Could it be proved that medical miracles, such as the remission of an aggressive and incurable cancer, can be brought about by the sincere wishful thinking of a few family members?
What if all of the thoughts and prayers which flood Facebook after a tragedy such as Sandy Hook could be converted to actual prayers towards a specific end. Christians believe that Jesus brought the dead back to life, and Catholics believe that saints possess that same ability.
How many thoughts and prayers would it take to resurrect a teenager killed in a car crash? Or an entire class of first graders? To whom are the prayers best directed? Do they need to be simultaneous or will it still work if a million prayers are scattered over the course of a week? The data, faithfully gathered by the eRosary, will tell us.

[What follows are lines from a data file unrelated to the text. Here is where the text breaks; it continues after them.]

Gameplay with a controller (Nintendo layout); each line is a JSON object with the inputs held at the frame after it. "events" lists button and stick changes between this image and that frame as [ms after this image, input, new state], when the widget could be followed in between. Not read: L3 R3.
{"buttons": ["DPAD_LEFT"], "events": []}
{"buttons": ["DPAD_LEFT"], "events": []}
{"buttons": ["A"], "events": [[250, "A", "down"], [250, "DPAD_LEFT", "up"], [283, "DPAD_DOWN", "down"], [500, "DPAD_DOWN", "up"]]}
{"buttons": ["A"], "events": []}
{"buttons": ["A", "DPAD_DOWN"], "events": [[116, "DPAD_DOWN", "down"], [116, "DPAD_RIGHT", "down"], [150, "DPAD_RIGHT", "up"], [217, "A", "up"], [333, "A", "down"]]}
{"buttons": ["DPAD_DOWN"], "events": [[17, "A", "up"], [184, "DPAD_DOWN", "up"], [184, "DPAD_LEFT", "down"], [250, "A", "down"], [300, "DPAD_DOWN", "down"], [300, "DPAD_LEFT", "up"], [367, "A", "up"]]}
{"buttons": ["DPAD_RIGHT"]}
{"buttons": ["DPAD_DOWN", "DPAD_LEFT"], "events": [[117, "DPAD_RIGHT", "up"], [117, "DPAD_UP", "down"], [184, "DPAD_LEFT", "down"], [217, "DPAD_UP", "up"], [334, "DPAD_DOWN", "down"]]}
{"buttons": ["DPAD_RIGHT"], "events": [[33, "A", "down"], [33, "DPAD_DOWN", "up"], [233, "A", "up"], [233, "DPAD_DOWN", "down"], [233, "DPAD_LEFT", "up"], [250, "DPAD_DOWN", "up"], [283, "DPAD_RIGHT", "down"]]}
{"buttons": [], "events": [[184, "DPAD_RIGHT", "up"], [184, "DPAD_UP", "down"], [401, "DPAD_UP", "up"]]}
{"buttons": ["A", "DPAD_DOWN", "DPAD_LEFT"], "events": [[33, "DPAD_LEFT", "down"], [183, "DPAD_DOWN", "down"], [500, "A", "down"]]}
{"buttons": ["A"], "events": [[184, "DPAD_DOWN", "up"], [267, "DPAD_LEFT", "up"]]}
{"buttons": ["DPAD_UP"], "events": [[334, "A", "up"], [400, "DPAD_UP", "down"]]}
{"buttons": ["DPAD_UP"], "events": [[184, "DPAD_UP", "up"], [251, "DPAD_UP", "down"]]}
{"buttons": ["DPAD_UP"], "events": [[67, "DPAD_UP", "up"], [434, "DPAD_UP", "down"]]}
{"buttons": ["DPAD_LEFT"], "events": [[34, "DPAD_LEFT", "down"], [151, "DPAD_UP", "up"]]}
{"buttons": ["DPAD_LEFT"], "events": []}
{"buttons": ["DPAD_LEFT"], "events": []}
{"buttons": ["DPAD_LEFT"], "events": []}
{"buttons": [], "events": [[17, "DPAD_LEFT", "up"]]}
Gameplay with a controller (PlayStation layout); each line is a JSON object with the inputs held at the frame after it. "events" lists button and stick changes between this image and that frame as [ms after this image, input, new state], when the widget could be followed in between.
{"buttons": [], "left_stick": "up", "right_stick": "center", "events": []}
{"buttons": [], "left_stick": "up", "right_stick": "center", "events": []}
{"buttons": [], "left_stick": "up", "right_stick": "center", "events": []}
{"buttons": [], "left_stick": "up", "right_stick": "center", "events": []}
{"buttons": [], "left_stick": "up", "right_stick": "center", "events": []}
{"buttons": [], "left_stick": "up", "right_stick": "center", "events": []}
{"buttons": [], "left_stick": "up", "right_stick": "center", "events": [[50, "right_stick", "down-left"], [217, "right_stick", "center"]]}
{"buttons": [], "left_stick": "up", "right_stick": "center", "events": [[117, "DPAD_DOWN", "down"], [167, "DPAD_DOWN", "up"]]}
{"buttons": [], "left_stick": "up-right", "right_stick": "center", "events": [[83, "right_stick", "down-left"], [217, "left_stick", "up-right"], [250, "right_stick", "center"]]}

This is, of course, assuming that the Click to Pray software isn’t hijacked for nefarious purposes. Security on the digital rosary is woeful, and a week after its launch, the gadget was declared to be eminently hackable by consulting firm, Fidus Information Security, who, “in just 10 minutes found some glaring issues.”
HACKING THOSE HEAVENLY GATES
At cyberPunks.com, we respect all faiths, although we are somewhat on the fence as to whether or not prayer works at all.
But imagine if it did.
Imagine hackers subverting the co-ordinated prayers of millions to thwart an invasion, or for an enemy nation’s crops to fail. Imagine typhoons blowing up out of nowhere to wreck China’s vast high seas fleet, or North Korea suddenly disappearing from the face of the earth.
And there’s no reason this technology need be restricted to Catholics, or even confined to Christians. The data it gathers, and the prayers and miracles it generates could be used by followers of any religion.
Imagine holy war fought with actual gods.
I think I’ve just found the premise of my next book.
* The GINI coefficient of wealth distribution places the US as the fifth most unequal (least equal?) country in the world.
**Brazil – historically the most Catholic country in the world, is currently ranked as the 10th least unequal nation, and saw a 10% drop in practicing Catholics between 2014 and 2016
*** There may be many more, but the play store search engine caps results at 250.